--- Data supplied ---

----

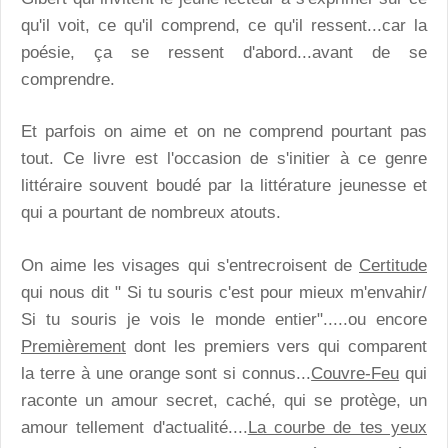
qu'il voit, ce qu'il comprend, ce qu'il ressent...car la
poésie, ça se ressent d'abord...avant de se
comprendre.
Et parfois on aime et on ne comprend pourtant pas
tout. Ce livre est l'occasion de s'initier à ce genre
littéraire souvent boudé par la littérature jeunesse et
qui a pourtant de nombreux atouts.
On aime les visages qui s'entrecroisent de
Certitude
qui nous dit " Si tu souris c'est pour mieux m'envahir/
Si tu souris je vois le monde entier".....ou encore
Premièrement
dont les premiers vers qui comparent
la terre à une orange sont si connus...
Couvre-Feu
qui
raconte un amour secret, caché, qui se protège, un
amour tellement d'actualité....
La courbe de tes yeux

----

--- Your goal ---
From the line holding "comprendre." down to the final line above, copy each line exactly, and leave out everything before it.

--- Result of this exercise ---
comprendre.
Et parfois on aime et on ne comprend pourtant pas
tout. Ce livre est l'occasion de s'initier à ce genre
littéraire souvent boudé par la littérature jeunesse et
qui a pourtant de nombreux atouts.
On aime les visages qui s'entrecroisent de
Certitude
qui nous dit " Si tu souris c'est pour mieux m'envahir/
Si tu souris je vois le monde entier".....ou encore
Premièrement
dont les premiers vers qui comparent
la terre à une orange sont si connus...
Couvre-Feu
qui
raconte un amour secret, caché, qui se protège, un
amour tellement d'actualité....
La courbe de tes yeux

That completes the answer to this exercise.